## WHAT YOU HAVE TO DO:
Pick out every line in the items below that contains the string "Rejeitados", and copy each one in full. Case counts, so only lines with matching capitalization qualify.

## Source data:
□ □ □ □ □ □ □

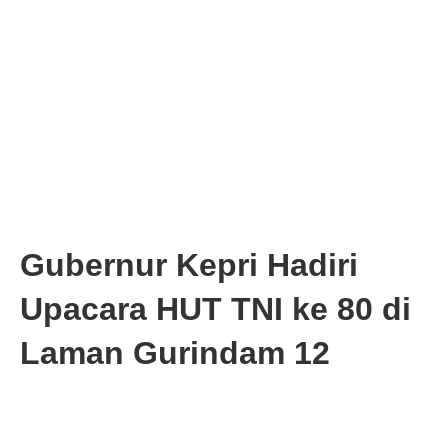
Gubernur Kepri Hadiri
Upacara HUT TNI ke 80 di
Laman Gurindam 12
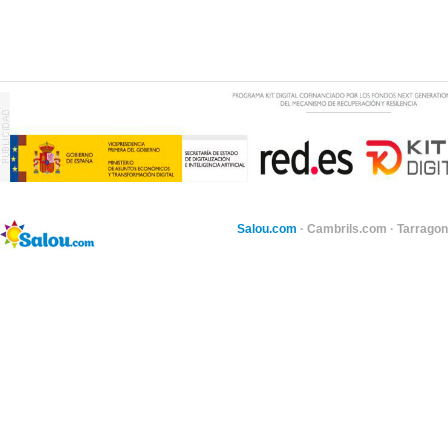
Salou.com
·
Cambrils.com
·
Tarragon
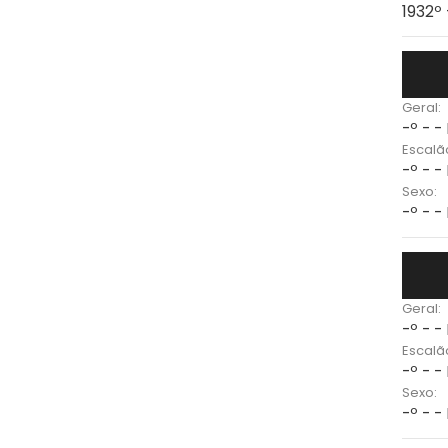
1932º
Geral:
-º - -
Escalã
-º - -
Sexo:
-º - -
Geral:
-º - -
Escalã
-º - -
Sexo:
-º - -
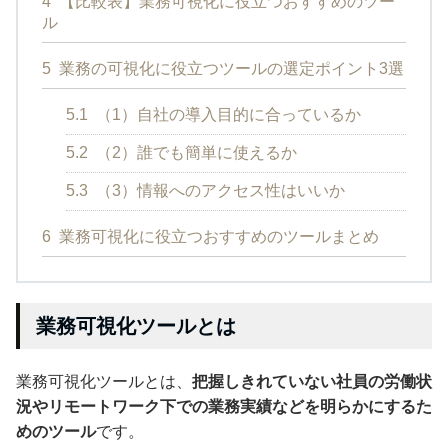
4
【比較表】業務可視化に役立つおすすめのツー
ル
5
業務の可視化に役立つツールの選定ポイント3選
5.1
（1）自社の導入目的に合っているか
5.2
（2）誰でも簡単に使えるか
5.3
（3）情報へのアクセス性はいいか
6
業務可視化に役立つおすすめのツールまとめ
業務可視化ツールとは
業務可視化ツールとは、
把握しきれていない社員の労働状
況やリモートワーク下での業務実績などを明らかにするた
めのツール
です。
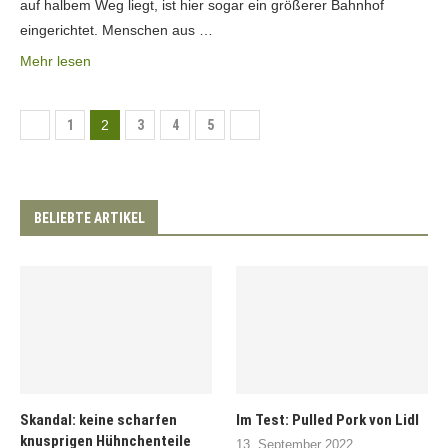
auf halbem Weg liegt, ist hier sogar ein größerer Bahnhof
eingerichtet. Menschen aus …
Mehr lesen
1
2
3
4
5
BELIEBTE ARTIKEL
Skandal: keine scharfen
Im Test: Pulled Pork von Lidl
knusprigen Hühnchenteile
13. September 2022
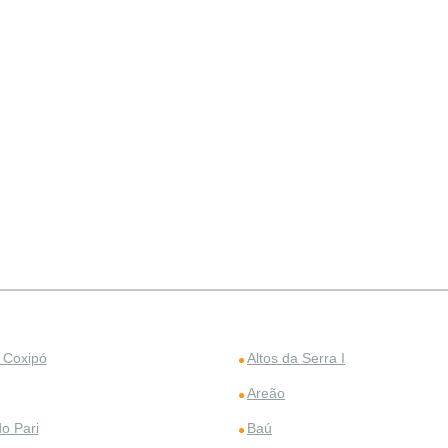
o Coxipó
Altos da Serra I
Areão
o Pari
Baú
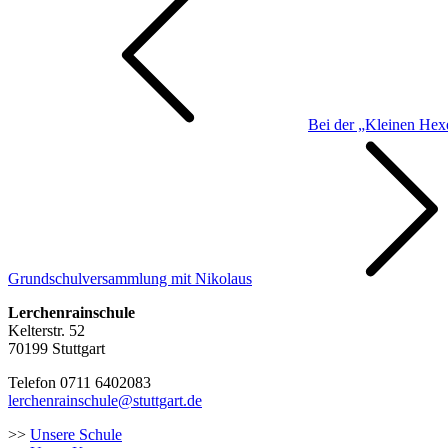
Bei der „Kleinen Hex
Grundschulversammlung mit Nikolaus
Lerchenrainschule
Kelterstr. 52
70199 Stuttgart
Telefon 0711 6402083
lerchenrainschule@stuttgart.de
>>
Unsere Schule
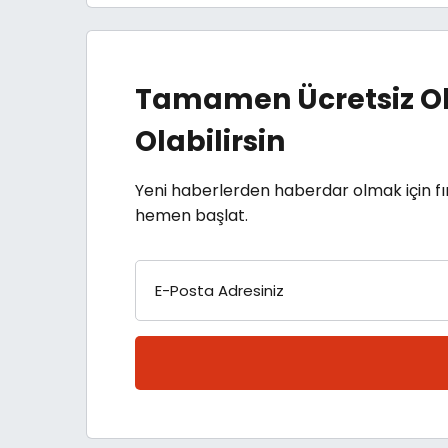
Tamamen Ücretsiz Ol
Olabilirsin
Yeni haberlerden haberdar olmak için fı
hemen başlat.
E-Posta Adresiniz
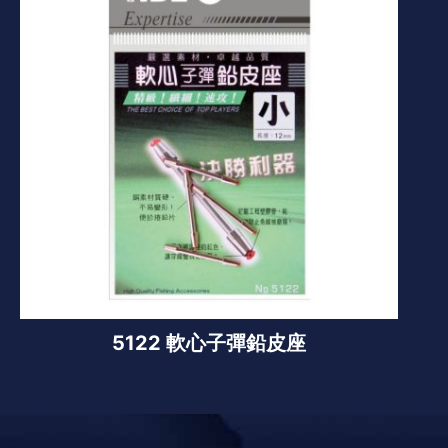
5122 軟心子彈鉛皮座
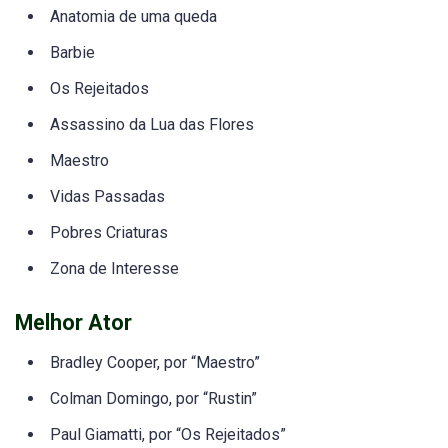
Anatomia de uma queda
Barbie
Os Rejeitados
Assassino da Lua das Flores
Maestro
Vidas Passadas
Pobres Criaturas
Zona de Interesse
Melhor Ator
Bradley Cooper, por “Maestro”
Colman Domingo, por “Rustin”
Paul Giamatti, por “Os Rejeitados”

□ □ □ □ □ □ □

## RESPONSE FOR THIS EXERCISE:
Os Rejeitados
Paul Giamatti, por “Os Rejeitados”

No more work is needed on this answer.